Foi, aliás constituída uma comissão central em Lisboa, a “Junta
dos Socorros da Subscrição Britânica”, que encarregou os bispos
da distribuição dos donativos que configurou um caso
absolutamente único, exemplar e histórico na política
assistencial portuguesa, servindo de exemplo para a criação
futura e helvética da Cruz Vermelha Internacional, mais de cem
anos depois. Ainda hoje, o Arquivo da Universidade de Coimbra
guarda algumas centenas de petições de vítimas suplicando o
auxílio. Eram dadas roupas, distribuído dinheiro e alguns
alimentos. Em 1814, segundo Maria Antónia Lopes e citando o
Arquivo da Misericórdia de Coimbra, as saias de baeta custavam
cerca de 2.200 réis, um cobertor 2.400, um capote 3.150, o enxoval
necessário para uma rapariga entrar como criada para o
mosteiro do Lorvão, 18.685 réis. Como o ordenado de uma criada de
servir não ia além dos 3.000 réis por ano, já contando com o que
não pagavam no alojamento e na alimentação em casa dos patrões,
os donativos provenientes do subsídio britânico, embora muito
longe de colmatar as carências dos peticionários, foram uma
ajuda não desprezível e preciosa. Foi essa ajuda que contribuiu
para que as pessoas voltassem a olhar com bons olhos os
ingleses e eles fossem bem recebidos em Loriga, quando uma
pequena colónia lá se instalou, nos meados do Século XIX.

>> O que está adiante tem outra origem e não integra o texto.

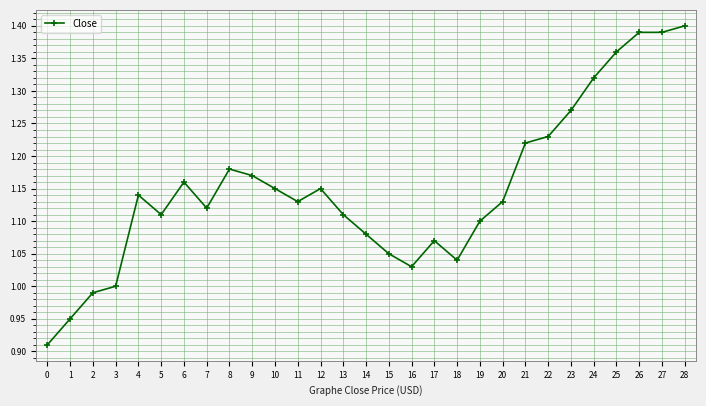

True or false: the data has more than 1 interior local peaks.

True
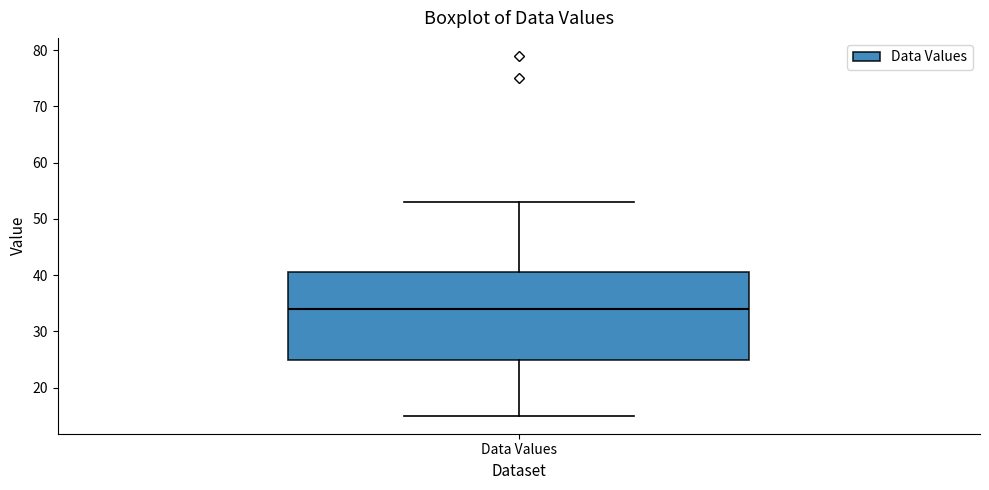

Read this box plot against the y-axis: the position of the median line, the range covered by the box, and the ends of both whiskers. The values are not printed on the chart, so give them approximately, as read against the axis.

median 34, box 25 to 41, whiskers 15 to 53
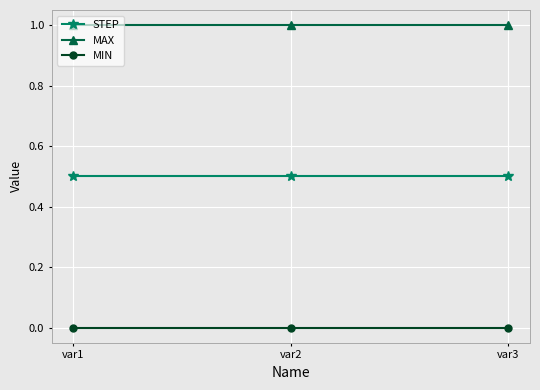

What are all the series names shown in the legend?

STEP, MAX, MIN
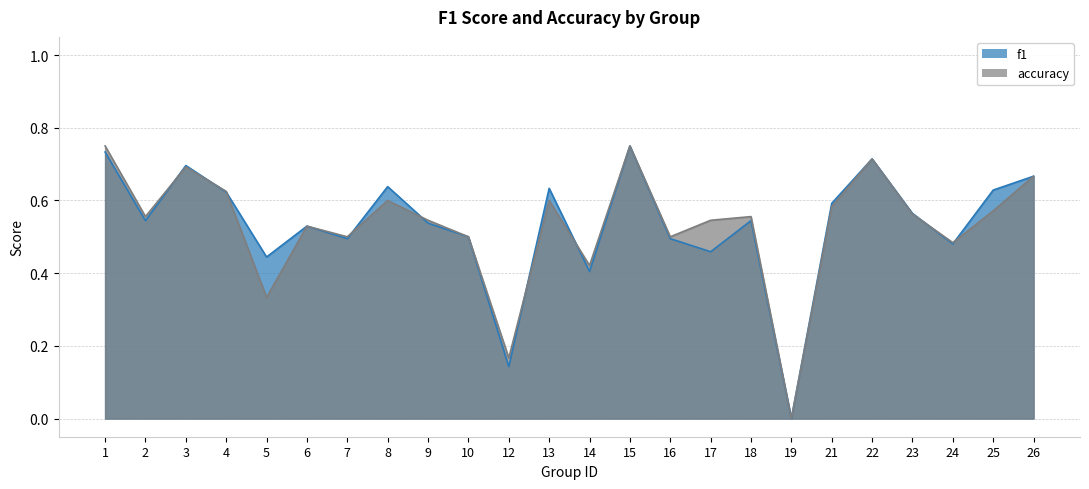

How many times do f1 and accuracy cross each other?

9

Inicialmente, este pequeno grupo chegou para vender teares e
depois dedicou-se a explorar volfrâmio, no Sorgaçal e no alto do
Cabrum, talvez por culpa das muitas lendas contam na região,
como a do sino de ouro, o bezerro de ouro, o pote de ouro, os figos
de ouro e do moinho que moía ouro, entre outras histórias.
O alto do Cabrum e a Selada, estão para Loriga e Alvoco da Serra,
como Olivença está para Espanha e Portugal, desde a Guerra das
Laranjas. Se Olivença parece um caso perdido, julgo que o Cabrum
e a Selada nunca deixarão de ser questões controvertidas e
desavindas entre Loriga e Alvoco da Serra. Mas verdade se diga,
que tanto uma como a outra localidade, como em tudo na vida, só
ganharam e cresceram enquanto se deram bem. Loriga não deve
esquecer o papel do 1º Barão de Alvoco na sua luta constante por
uma estrada que só surgiria nos anos vinte do século XX e a
carreira da Rodoviária Nacional, luta e vitória do
reverendíssimo padre Jaime, nos finais do mesmo século. Hoje,
tempo em que as novidades tecnológicas tornam-se obsoletas em
menos de meia dúzia de anos, parece inacreditável que a ligação
por alcatrão entre Loriga e Alvoco da Serra tenha demorado
tantos anos, porque a mesma estrada que chegou a Loriga em 1918
só chegaria a Alvoco da Serra em 1937. Uma légua e meia de
alcatrão demorou quase vinte anos a ser espalhada pelo chão. É
obra!
No entanto e como eu escrevi, para não fugir ao assunto, a ajuda
britânica após a IIIª Invasão Francesa foi sem dúvida uma ajuda
superior, marcante e mais impressionante do que a que existiu
após a IIª Grande Guerra, do Século XX e que ainda hoje perdura
na memória de muitos portugueses.
Também por essa altura, os gémeos e o sobrinho de D. Mendonça
Arrais, Luís, já se tinham transformado em espiões sobre a
orientação do amigo Francisco Gomes da Silva, o ‘Chalaça’, agora
protegido de D. João e amigo de D. Pedro de Alcântara e várias
vezes desembarcado no Porto, onde o pai de Luís, cavaleiro da
Ordem de Cristo, era também Juiz Desembargador da Relação. Os
três amigos, sempre que chegavam à cidade Invicta tinham por
hábito rezar um Padre-Nosso e três Avé-Marias na antiga capela
da Nossa Senhora da Piedade ou do Cais, que depois de 1821,
passou a ser conhecida por capela da Nossa Senhora do Ó, por ter
sido transferida para lá a imagem da Santíssima.